Das Portal ref.ch stellt in einer Serie 15 ausgewählte Räume der Stille vor. Teil 13: Friedhof Sihlfeld in Zürich

(Bild: Michel Gilgen)

Hier liegt Zürich begraben, zumindest ein grosser Teil. Der 1877 eröffnete Friedhof Sihlfeld im Stadtteil Wiedikon ist mit einer Fläche von 28,5 Hektaren gleichzeitig die grösste Grünanlage der Stadt. Berühmte Leute haben hier ihre letzte Ruhestätte gefunden, Johanna Spyri oder Henri Dunant.
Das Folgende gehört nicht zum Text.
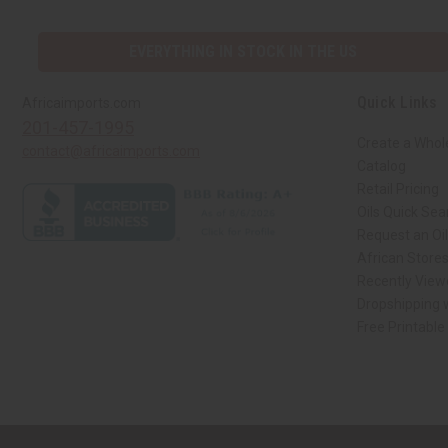
EVERYTHING IN STOCK IN THE US
Quick Links
Africaimports.com
201-457-1995
Create a Whol
contact@africaimports.com
Catalog
Retail Pricing
Oils Quick Sea
Request an Oil
African Store
Recently View
Dropshipping w
Free Printable
// Load the correct version of the script for Quick Shop if the page is the qui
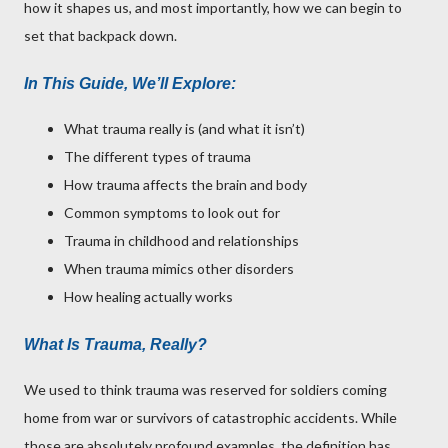
how it shapes us, and most importantly, how we can begin to
set that backpack down.
In This Guide, We’ll Explore:
What trauma really is (and what it isn’t)
The different types of trauma
How trauma affects the brain and body
Common symptoms to look out for
Trauma in childhood and relationships
When trauma mimics other disorders
How healing actually works
What Is Trauma, Really?
We used to think trauma was reserved for soldiers coming
home from war or survivors of catastrophic accidents. While
those are absolutely profound examples, the definition has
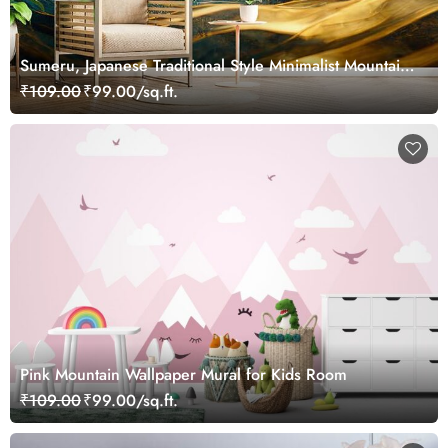
Sumeru, Japanese Traditional Style Minimalist Mountain
Mural Wallpaper
₹109.00
₹99.00/sq.ft.
Pink Mountain Wallpaper Mural for Kids Room
₹109.00
₹99.00/sq.ft.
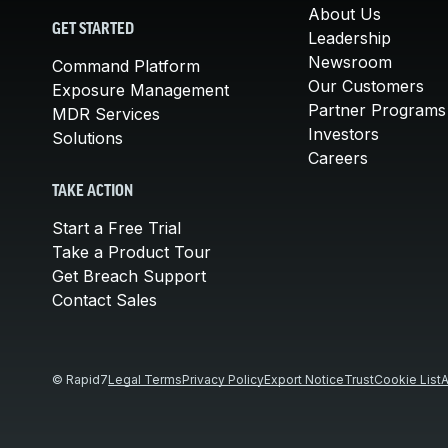
About Us
GET STARTED
Leadership
Newsroom
Command Platform
Our Customers
Exposure Management
Partner Programs
MDR Services
Investors
Solutions
Careers
TAKE ACTION
Start a Free Trial
Take a Product Tour
Get Breach Support
Contact Sales
© Rapid7
Legal Terms
Privacy Policy
Export Notice
Trust
Cookie List
A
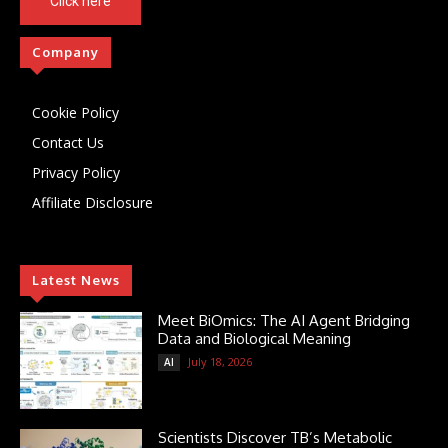
Click here
Company
Cookie Policy
Contact Us
Privacy Policy
Affiliate Disclosure
Latest News
Meet BiOmics: The AI Agent Bridging
Data and Biological Meaning
July 18, 2026
AI
Scientists Discover TB’s Metabolic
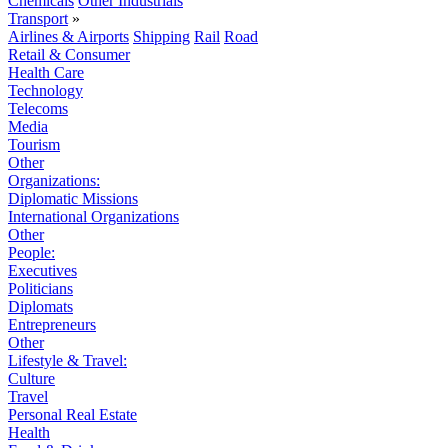
Chemicals
Other Industrials
Transport
»
Airlines & Airports
Shipping
Rail
Road
Retail & Consumer
Health Care
Technology
Telecoms
Media
Tourism
Other
Organizations:
Diplomatic Missions
International Organizations
Other
People:
Executives
Politicians
Diplomats
Entrepreneurs
Other
Lifestyle & Travel:
Culture
Travel
Personal Real Estate
Health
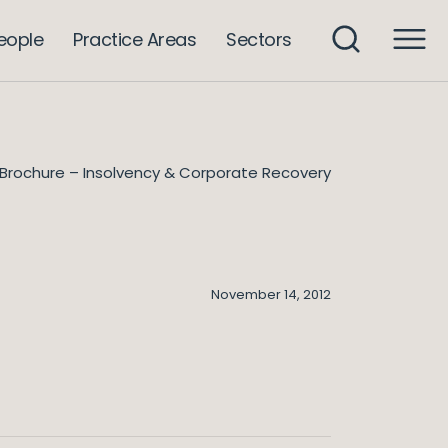
eople
Practice Areas
Sectors
Brochure – Insolvency & Corporate Recovery
November 14, 2012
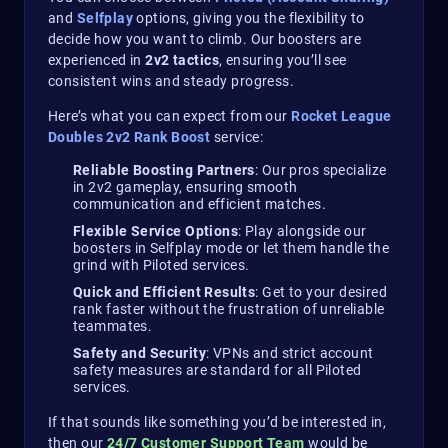
and
Selfplay
options, giving you the flexibility to
decide how you want to climb. Our boosters are
experienced in
2v2 tactics
, ensuring you’ll see
consistent wins and steady progress.
Here’s what you can expect from our
Rocket League
Doubles 2v2 Rank Boost
service:
Reliable Boosting Partners
: Our pros specialize
in 2v2 gameplay, ensuring smooth
communication and efficient matches.
Flexible Service Options
: Play alongside our
boosters in Selfplay mode or let them handle the
grind with Piloted services.
Quick and Efficient Results
: Get to your desired
rank faster without the frustration of unreliable
teammates.
Safety and Security
: VPNs and strict account
safety measures are standard for all Piloted
services.
If that sounds like something you’d be interested in,
then our
24/7 Customer Support Team
would be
Am Eingang ein Denkmal für die im 1. Weltkrieg gefallenen Deutschen aus Zürich. Viele alte Bäume, Tannen, natürlich Zypressen, eine mächtige Rotbuche. Und Grabmale. Ganze Familien sind hier bestattet, alte und weniger alte Menschen, Mütter, im Kindbett verstorben und – besonders schmerzlich – Kinder.

Aber nicht Trauer ist es, die diesen Ort prägt. Es ist die Ruhe. Die Stadt ist nahe, aber der Verkehrslärm ist hier nur noch ein unbestimmtes Rauschen. Stattdessen: Taubengurren und Spatzentschilpen. Ein paar Gärtner harken die Wege und rechen erstes Herbstlaub auf. Eine Frau mit Kinderwagen kommt vorbei. Ein paar Kinder auf dem Velo. Eigentlich dürfen sie das gar nicht, Velofahren ist hier verboten. Egal, sie sind schon wieder weg. Und die Grünfläche macht ihrem Namen wieder alle Ehre: Fried-Hof.